The amount of calcium accumulated in any given coronary arterial segment reflects not only the magnitude of the plaque burden, but also the duration of exposure of arteries to the factors that underlie calcification, which renders it largely dependent on age. As in the previous studies,5,6 individuals with advanced age are more likely to have CAC. Although age is closely associated with CAC,31 we have shown that the association between CAC and endothelial function is still independent when correcting for age.

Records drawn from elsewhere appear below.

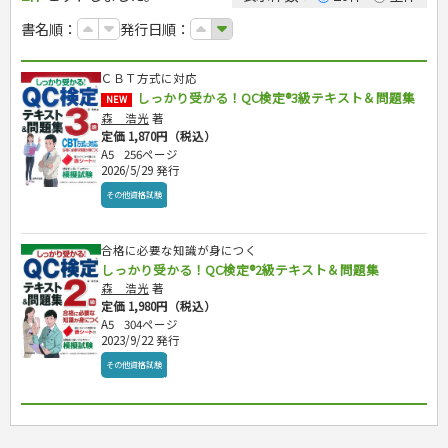
カルチャー・芸術・趣味
ゴルフ
犬・猫
ナンプレ
家庭医学・健康
こどもの本
住まい・インテリア・暮らし
おもてなし・ごちそう料理
編み物
辞典・語学
トレーニング
ペット・飼育
囲碁・将棋・麻雀
鉄道・車・自転車
書名順：
発行日順：
看護・介護
ツボ・マッサージ
美容・ファッション
各国料理
ソーイング
インテリア・ハウジング
児童一般
就職活動
運転免許
ジュニアスポーツ
園芸・野菜づくり
ゲーム・マジック
音楽・楽器
辞典
保育・教育
家庭医学・病気
看護一般
冠婚葬祭・手紙・ペン字
お弁当
クラフト
収納・掃除・暮らし
ダイエット・エクササイズ
学参・ドリル
おりがみ・あやとり
その他スポーツ
雑学
家相・風水・占い
趣味・鑑賞・カメラ
語学・旅行会話
原付・二輪
健康知識
介護一般
パネルシアター
就職活動
ＣＢＴ方式に対応
資格試験
妊娠・出産・育児
健康メニュー・ダイエット
メイク・ネイル・ヘア
冠婚葬祭・スピーチ・マナー
なぞなぞ・ゲーム
夏休みドリル
絵画・デッサン
普通免許
栄養事典
指導マニュアル
しっかり受かる！QC検定®3級テキスト＆問題集
就職試験
NEW
調理器具クッキング
着物・着つけ
手紙・ペン字
妊娠・出産・育児
占い・心理ゲーム
総復習ドリル
検定試験・資格試験
俳句・詩・ことば
その他免許
ビジネス
生活習慣病
森 浩光
著
公務員試験
お菓子・ケーキ・パン
離乳食・幼児食・こどもレシピ
のりもの・ずかん
学習・地図
英語検定・TOEIC
定価 1,870円（税込）
経営・経済・法律
飲み物・お酒
旅行・歴史
読み物・絵本
自由研究・読書感想文
漢字検定・数学検定
A5
256ページ
自己啓発
マネー・株・資産
2026/5/29 発行
音と光のでる絵本
えんぴつちょう
簿記検定
国内・海外旅行
文庫
ビジネス・法律
自己啓発
その他資格試験
看護・薬学
地理・歴史
国外旅行
簿記・経理・税金・保険
ビジネス読み物
文庫
ダイアリー
ケアマネジャー
国内旅行
地理・地図
その他ビジネス
成美文庫
介護・社会福祉士
散歩・グルメ
歴史
ダイアリー
合格に必要な知識が身につく
その他文庫
保育士
しっかり受かる！QC検定®2級テキスト＆問題集
プラチナダイアリー プレステージ
司法書士・社労士
森 浩光
著
定価 1,980円（税込）
行政書士・宅建
A5
304ページ
FP
2023/9/22 発行
衛生管理・運行管理
その他資格試験
建築・土木
電気・危険物
調理師
スキル・キャリアアップ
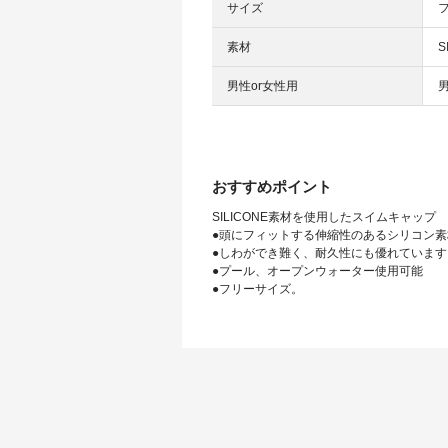
サイズ
素材
S
男性or女性用
おすすめポイント
SILICONE素材を使用したスイムキャップ
●頭にフィットする伸縮性のあるシリコン素
●しわができ難く、耐久性にも優れています
●プール、オープンウォーター使用可能
●フリーサイズ。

Although many studies have used flow-mediated vasodilatation of the brachial artery, we used the observer-independent PAT technique to measure endothelial function. This FDA-approved technique is commonly used in clinical practice, correlates with coronary microvascular function15 and is prognostic for future cardiovascular events.16

Study Limitations

This was a retrospective, cross-sectional study, where selection bias may occur. However, the prevalence of freedom from CAC and normal endothelial function is similar to results from previous studies, so we believe that our study sample validly represents the population. We applied 1.67 to separate patients with presumably normal and abnormal endothelial function. This value was endorsed by the FDA as a cutoff point of normal and abnormal EndoPAT scores. However, endothelial function is a continuum, so any cutoff value is inevitably somewhat arbitrary. Calcification of the intimal layer of the artery is associated with atherosclerotic plaque and is a predictor of cardiac events, but EBCT cannot distinguish between intimal or medial coronary artery calcification. This may be another explanation for conflicting results in previous studies. Therefore, we excluded individuals with diabetes and moderate to severe renal dysfunction, which may contribute to medial calcification. Finally, our data may not reveal a definite causal relation between endothelial dysfunction and coronary calcification. Nevertheless, the finding has clinical implications and provides helpful information for further research.

Conclusions

In the present study, patients without CAC were significantly more likely to present with normal peripheral endothelial function. This result suggests that the functional status of the endothelium is closely associated with initiation of coronary calcification.

Acknowledgments

Sources of Funding: The investigators’ research is supported by the National Institute of Health (NIH Grant HL-92954 and AG-31750 to A.L., and NIH Grants DK-73608, HL-77131, and HL-085307 to L.O.L.). J.L. received a scholarship from the China Scholarship Council (No. 2010811095) and was supported by the “Beijing Nova program” of Beijing Municipal Science & Technology Commission (A2007079), Beijing China. A.J.F. was supported by the Walter and Gertrud Siegenthaler Foundation, the Young Academics Support Committee of the University of Zurich, and the Swiss Foundation for Medical-Biological Scholarships (SSMBS; SNSF No. PASMP3_132551).

Footnotes

Disclosures

A.L. is a member of the Itamar medical advisory board. The other authors report no potential conflicts of interest and have nothing to disclose.